▸ **Source passage**:
=-=-=

Question

What is the area of an isosceles triangle whose perimeter is 11 cm and base is 5 cm?

• A. \(10~\text{cm}^2\)
• B. \(\frac{5}{4}\sqrt{11}~\text{cm}^2\)
• C. \(20\sqrt{11}~\text{cm}^2\)
• D. \(\frac{4}{5\sqrt{11}}~\text{cm}^2\)

Hint:

Altitude bisects base in isosceles triangle

Answer 1

The Correct Option is B

Step 1: Let the equal sides of the isosceles triangle be \(a\). Given perimeter \(= 11\) cm and base \(= 5\) cm: \(2a + 5 = 11 \Rightarrow 2a = 6 \Rightarrow a = 3\) cm
Step 2: In an isosceles triangle, the altitude from the vertex bisects the base. So, half of base \(= \frac{5}{2} = 2.5\) cm
Step 3: Apply Pythagoras theorem to find height: \(h = \sqrt{3^2 - (2.5)^2} = \sqrt{9 - 6.25} = \sqrt{2.75}\)

=-=-=

▸ **Material provided**:
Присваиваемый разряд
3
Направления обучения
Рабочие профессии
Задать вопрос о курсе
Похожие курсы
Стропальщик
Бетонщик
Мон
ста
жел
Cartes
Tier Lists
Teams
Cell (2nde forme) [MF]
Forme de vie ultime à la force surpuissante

=-=-=

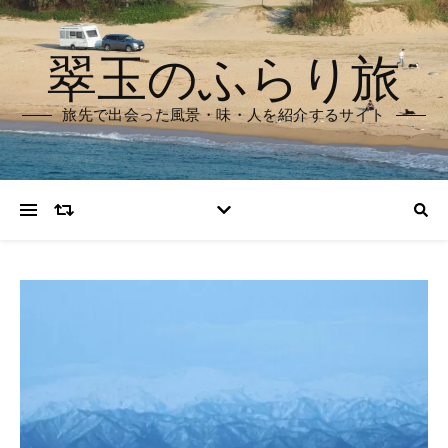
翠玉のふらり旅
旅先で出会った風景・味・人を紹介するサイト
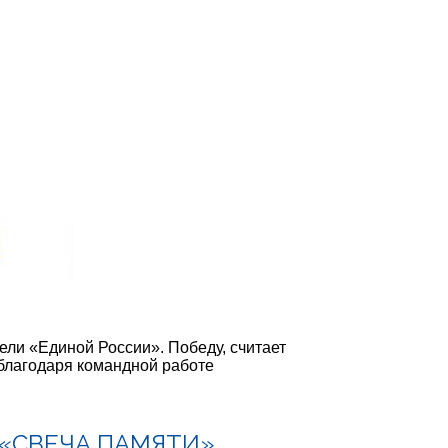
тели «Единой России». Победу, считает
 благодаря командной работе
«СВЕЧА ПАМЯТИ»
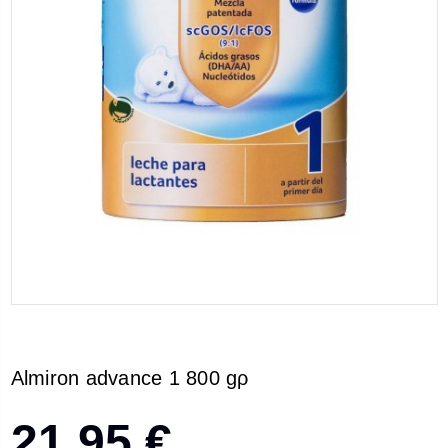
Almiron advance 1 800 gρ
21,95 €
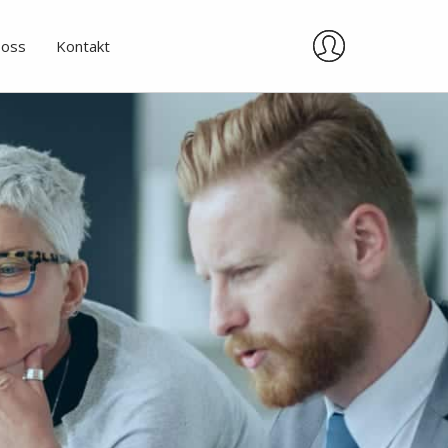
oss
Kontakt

=-=-=

▸ **Explore the material**:
• A. Rewrite the stretch of the listing from the line containing "Присваиваемый разряд" through the line containing "Forme de vie ultime à la force surpuissante", replacing "Teams" with "Squads" and leaving everything else unchanged.
• B. Continue the worked solution to the isosceles triangle area problem from the point where it stops.

▸ **Set of answers**:
• A.
Присваиваемый разряд
3
Направления обучения
Рабочие профессии
Задать вопрос о курсе
Похожие курсы
Стропальщик
Бетонщик
Мон
ста
жел
Cartes
Tier Lists
Squads
Cell (2nde forme) [MF]
Forme de vie ultime à la force surpuissante

• B.
Step 4: Simplify: \(\sqrt{2.75} = \sqrt{\frac{11}{4}} = \frac{\sqrt{11}}{2}\)
Step 5: Area of triangle: \(= \frac{1}{2} \times \text{base} \times \text{height} = \frac{1}{2} \times 5 \times \frac{\sqrt{11}}{2}\)
Step 6: Final area: \(\frac{5\sqrt{11}}{4}\)